#### AUSGANGSTEXT:
-.-.-

Es war
Ostwind oder vielleicht sogar Südwind. Jedenfalls jene Windverhältnisse, die in
Ägypten seltener vorkommen und in Hurghada die Flugzeuge anders herum starten
lassen. Und die Luftfeuchtigkeit ans Land bringt. Und noch anderes mehr.
Ich war
surfen. Es hatte Quallen, wie im Frühling leider üblich. Die Schildkröte sah
ich auch, die tauchte ein paar Meter vor mir ab. „Ich bin Gast hier, es ist IHR
Wohnrevier,“ denke ich oft, wenn ich im oder auf dem Meer bin. Doch mit dem
Ost- oder Südwind steigt nicht nur die Luftfeuchtigkeit und die Quallen lassen
sich wie in Trance ans Ufer tragen. Schlimmer ist: aller Abfall, alles, was
versehentlich oder vorsätzlich ins Meer fliegt, rollt, fällt und geworfen wird,
kommt an Land zurück.
Grässlich. Im
wunderbaren Tiefblau des Roten Meers, auf, in und zwischen den wogenden Wellen
schwammen Holzplanken und Plastiksäcke, Plastikflaschen, Plastikgeschirr,
Plastikbecher, zerrissene Seile, einzelne Flipflops, Fetzen von Textilien,
Zigarettenstumpen, Fässer und immer wieder alle Art von Plastikteilen. Die zartlila
Quallen wirkten dazwischen wie mystische Fremdkörper.
Ich war
einen Moment lang schockiert. Ich ekelte mich. Nicht vor den Quallen, obwohl
ich beinahe Panik vor denen habe. Nein, ich ekelte mich vor dem Abfall und
schämte mich für all die Menschen rund um den Globus, die so achtlos mit
unserer Natur umgehen.
Wenn ich am
Strand beobachte, wie der Wind eine Plastikflasche oder eine Plastiktüte davontragen
will, stehe ich reflexartig auf und renne dem Ding nach.
Lächerlich.

-.-.-

#### DATENAUSZÜGE:
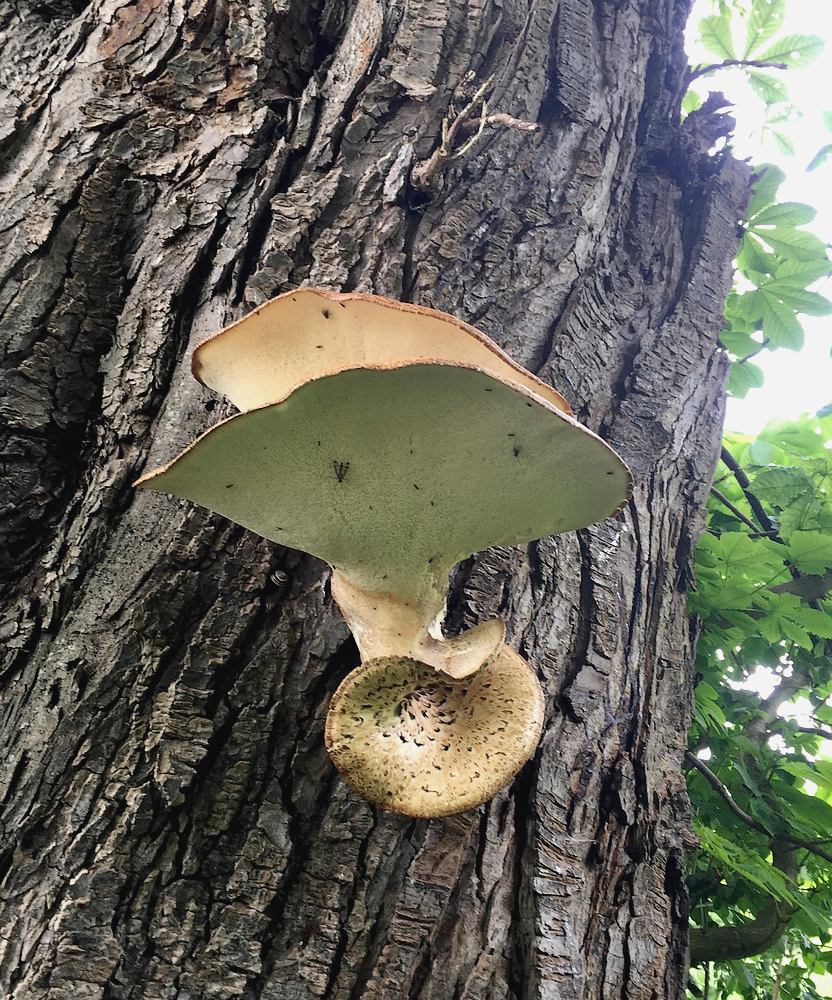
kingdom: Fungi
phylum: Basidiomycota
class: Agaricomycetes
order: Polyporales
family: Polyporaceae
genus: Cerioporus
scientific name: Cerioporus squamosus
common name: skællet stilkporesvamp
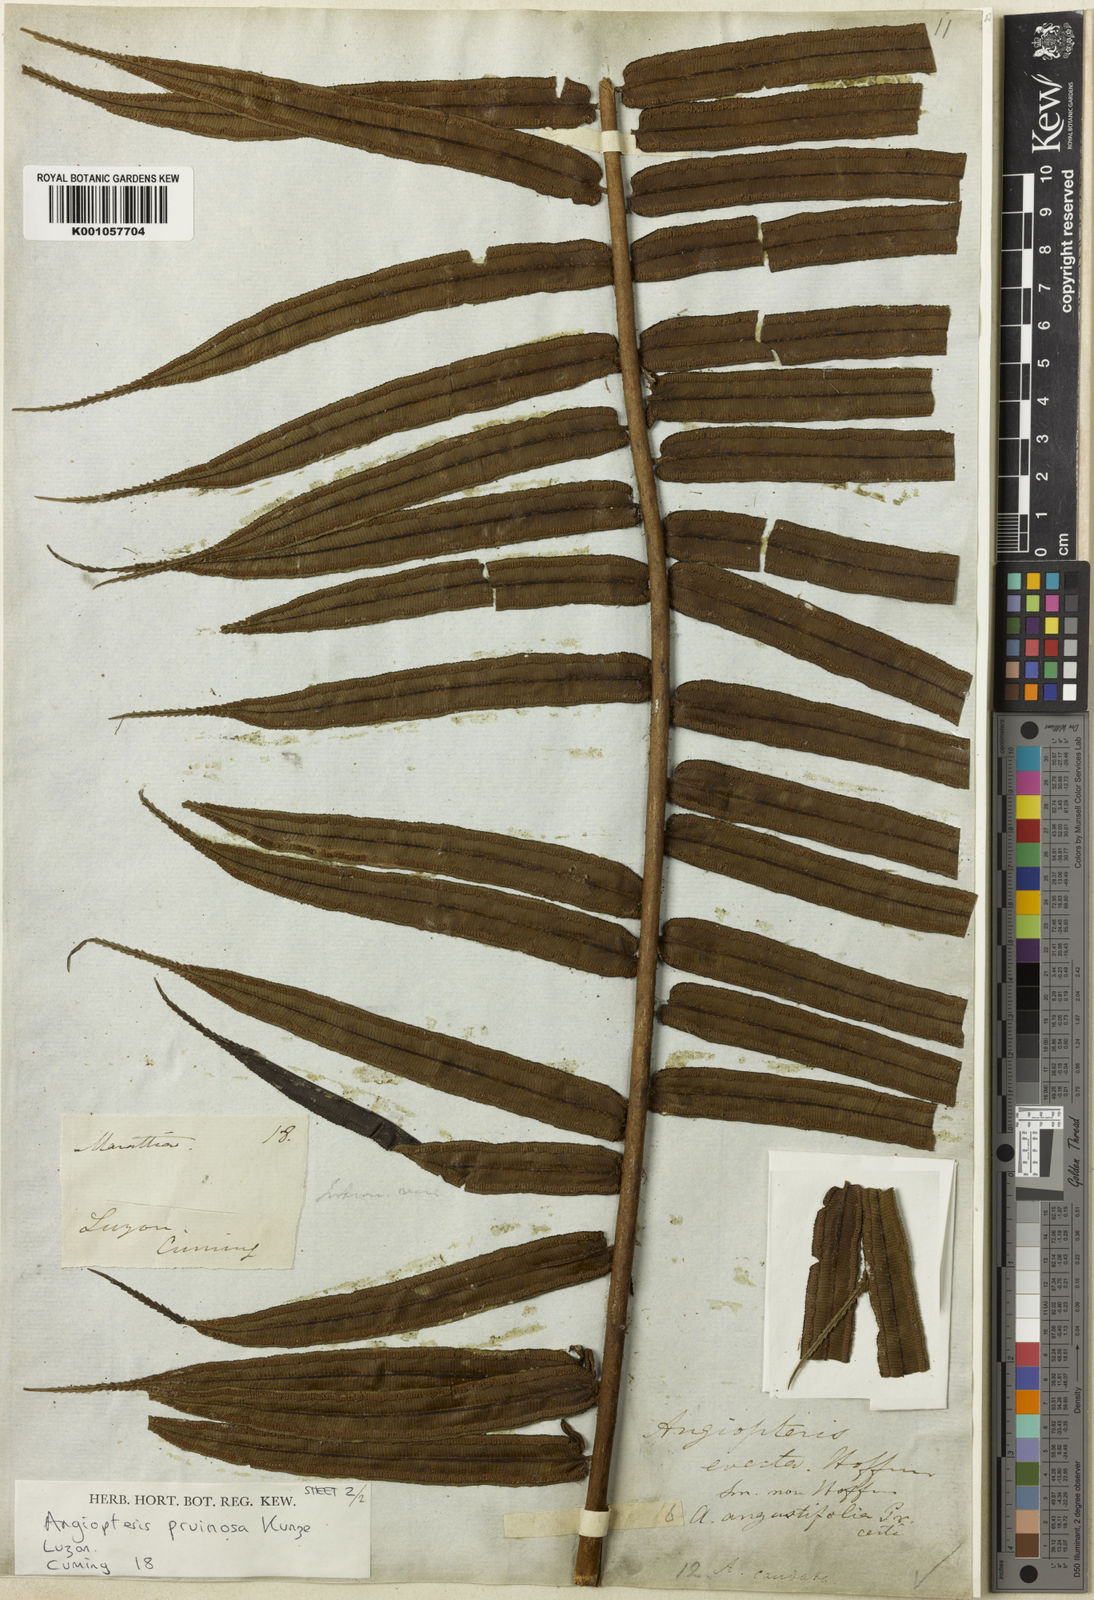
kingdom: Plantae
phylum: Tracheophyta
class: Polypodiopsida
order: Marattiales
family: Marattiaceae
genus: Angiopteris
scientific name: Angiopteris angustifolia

-.-.-

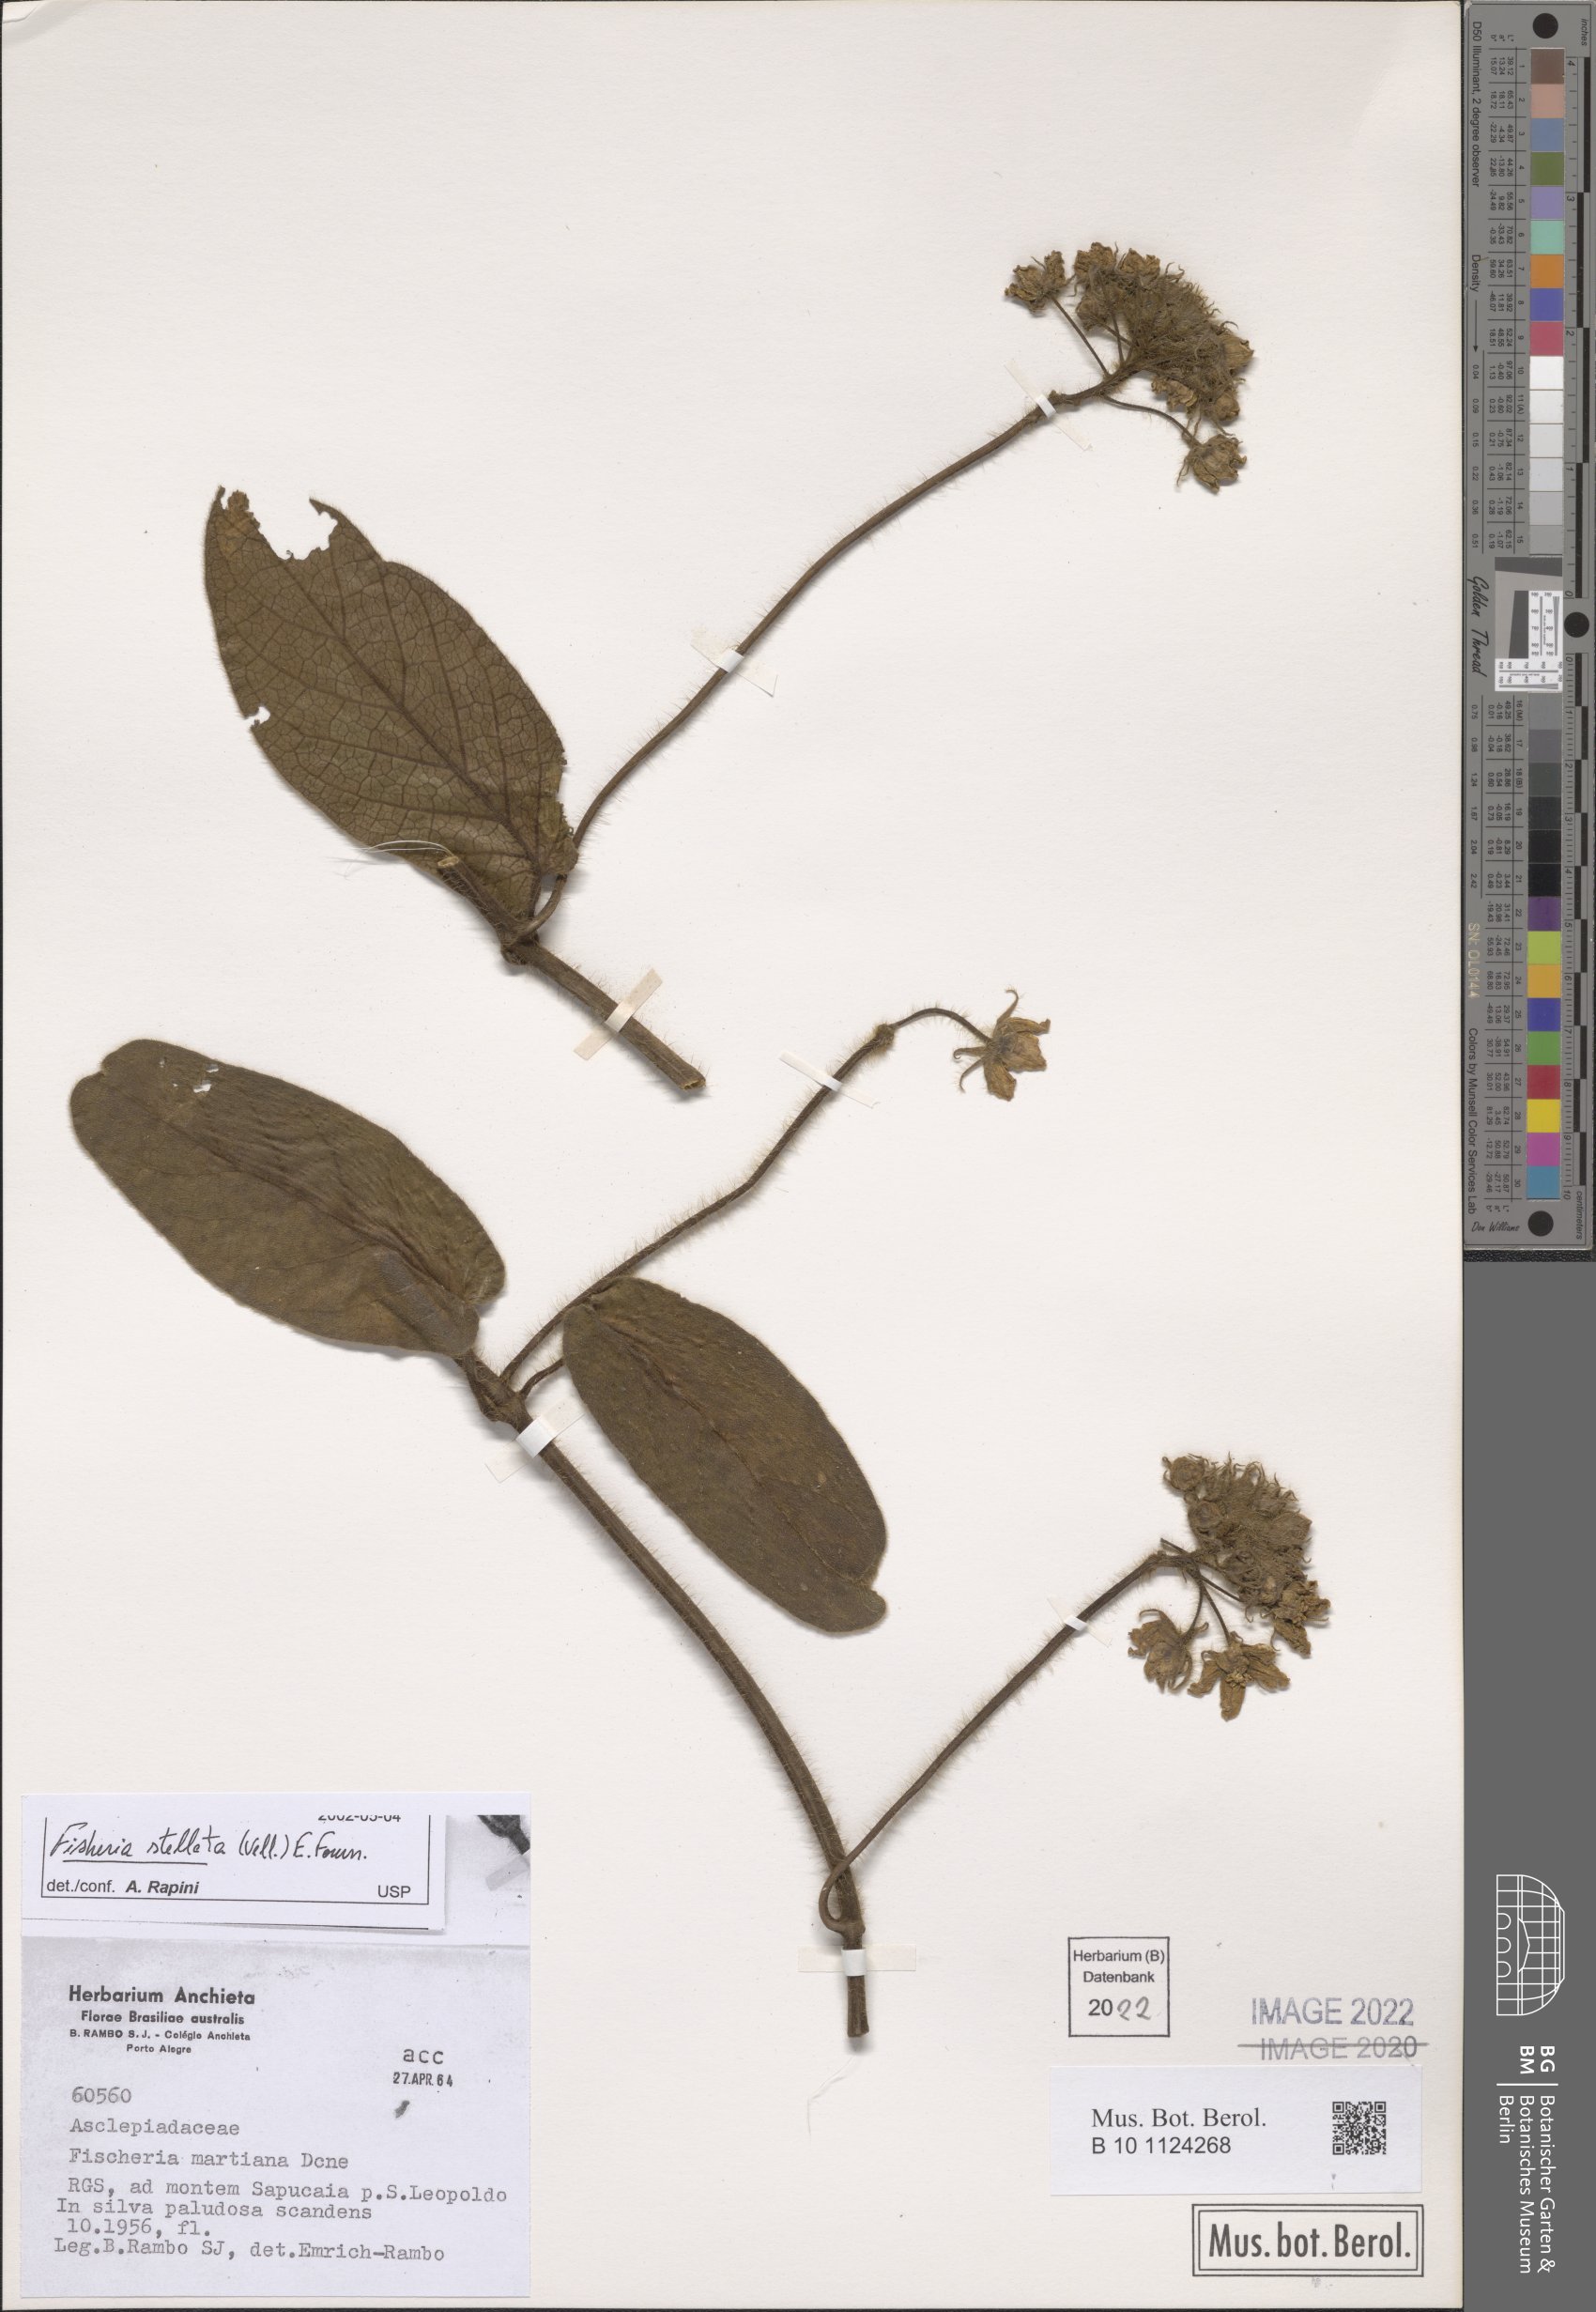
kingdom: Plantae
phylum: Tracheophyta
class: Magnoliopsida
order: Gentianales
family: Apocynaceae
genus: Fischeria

-.-.-

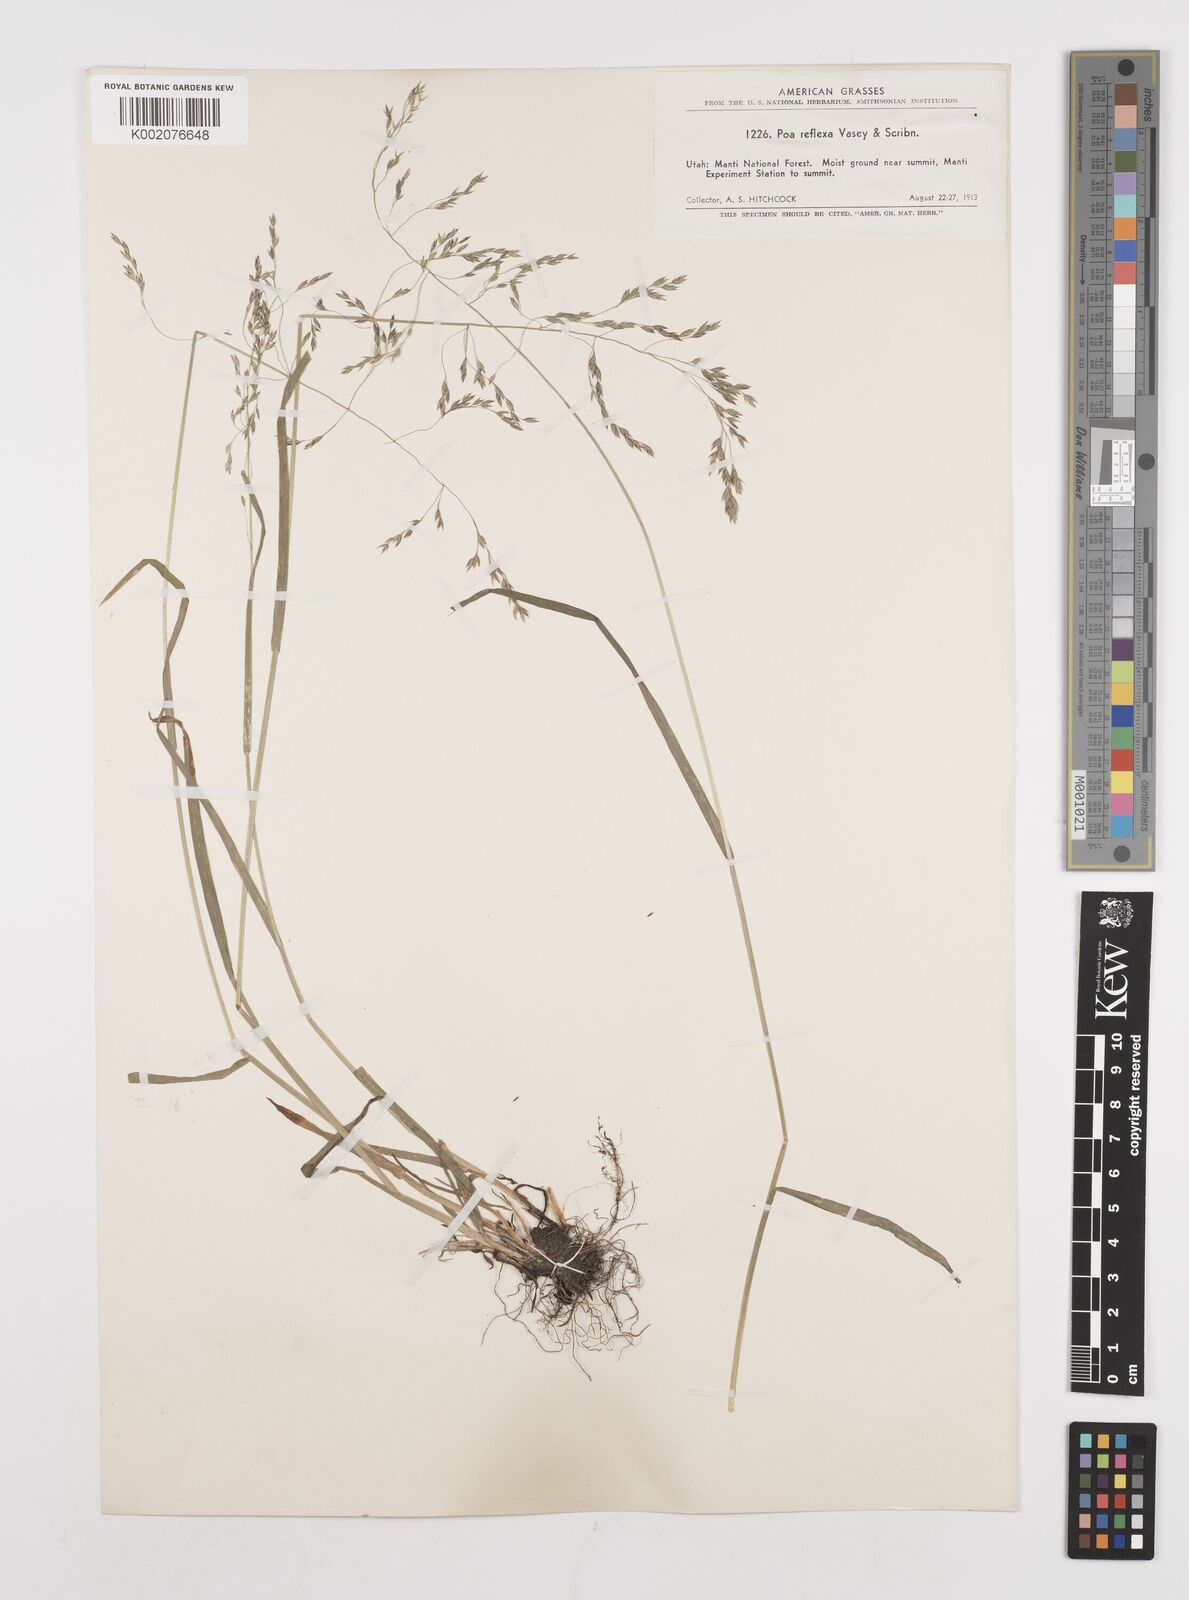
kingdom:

-.-.-

#### AUFGABE 1:
Welches Tier tauchte laut dem Text über den Müll im Roten Meer beim Surfen ein paar Meter vor der erzählenden Person ab?
#### AUFGABE 2:
Schreiben Sie aus dem Text über den Müll im Roten Meer den Abschnitt von „Grässlich. Im“ bis „wie mystische Fremdkörper.“ wortgetreu ab.
#### AUFGABE 3:
Führen Sie den Text über den Müll im Roten Meer im Anschluss an seinen letzten Satz weiter.
Die Daten sind eigenständiges Material und gehören nicht zum Ausgangstext.

#### ENDERGEBNIS 1:
Eine Schildkröte.

#### ENDERGEBNIS 2:
Grässlich. Im
wunderbaren Tiefblau des Roten Meers, auf, in und zwischen den wogenden Wellen
schwammen Holzplanken und Plastiksäcke, Plastikflaschen, Plastikgeschirr,
Plastikbecher, zerrissene Seile, einzelne Flipflops, Fetzen von Textilien,
Zigarettenstumpen, Fässer und immer wieder alle Art von Plastikteilen. Die zartlila
Quallen wirkten dazwischen wie mystische Fremdkörper.

#### ENDERGEBNIS 3:
Abfall –
ein Weltproblem
Es geht
nicht nur um diese Kleinteile, die ein Badegast achtlos am Strand liegen lässt
und vom Wind davongetragen werden. Es geht um all den Abfall, der bewusst oder
unbewusst in der Wüste, im Wald, in der Wiese, am Strassenrand, am Fluss, hinterm
Haus, vom Auto, vom Boot, von überall her überall hingeworfen wird. Damit denke
ich nicht nur an Ägypten oder andere Drittweltländer, sondern auch an die
sogenannten entwickelten Länder. Dort geschieht das auch, einfach etwas
weniger auffällig und fein verpackt. Hinter vorgehaltener Hand, quasi.
In
Drittländern wird alles gesammelt, zerteilt, repariert, wiederverwendet und
wenn es dann endgültig nutzlos ist, dann wird es entsorgt. Plastik macht eine
Ausnahme: es wird oft nicht mal verwendet (Plastiktüte) und schon gar nicht
repariert: es landet vom Geschäft direkt auf der Strasse, in der Natur, im Meer.
In den
fortschrittlichen Ländern wird der Abfall sortiert, gesammelt, zerteilt, wiederverwendet
– sofern es sich wirtschaftlich lohnt. Reparieren lohnt sich meist nicht. Und
vieles davon wird exportiert: Fahrzeuge, Elektronik, Möbel, Kleider,
hochgiftige Stoffe bis hin zum Atommüll. Oder gleich im Fluss, im See, im Meer,
im All versenkt.
Ist das nicht
eine Sauerei? Ein Betrug?
Ich finde
es noch schlimmer: es ist Mord. Mord an den Pflanzen und Tieren, welche die
Basis unseres Lebens sind. Ohne sie können auch wir nicht leben. Wer hat schon
mal diese beklemmenden Bilder von Vögeln mit Plastikteilen im Bauch gesehen?
Von Wasserschildkröten, die sich in Fischnetzen oder einem Plastiksack
verfangen haben? Nur der Mensch ist dumm genug, sich seine eigene Existenz zu
zerstören…
Etwa 70%
der Erdoberfläche sind von Wasser bedeckt. Früher oder später landet folglich
jedes Teil im Wasser, egal ob es dahin gehört oder nicht.
Als ich da
auf dem Surfbrett stand, überlegte ich mir, wie die Meere wohl in 30 Jahren
aussehen werden. Wahrscheinlich werden sie zu einer Kloake mutiert sein, in der
fast alles Leben erstickt ist. Schwimmen oder Wassersporttreiben werden wir in
künstlichen Wasserbecken mit künstlichen Korallen und künstlichen Fischen und
künstlichen Wellen und Winden.
Grässliche
Aussichten.
Muss das
sein?
Es ist ja
bewundernswert, wie es immer wieder „Reinigungstage“ gibt, an denen Freiwillige
mit Handschuhen und Abfallsäcken bewaffnet Inseln und Küstenabschnitte von
Abfall säubern. Auch Taucher machen dasselbe unter Wasser regelmässig.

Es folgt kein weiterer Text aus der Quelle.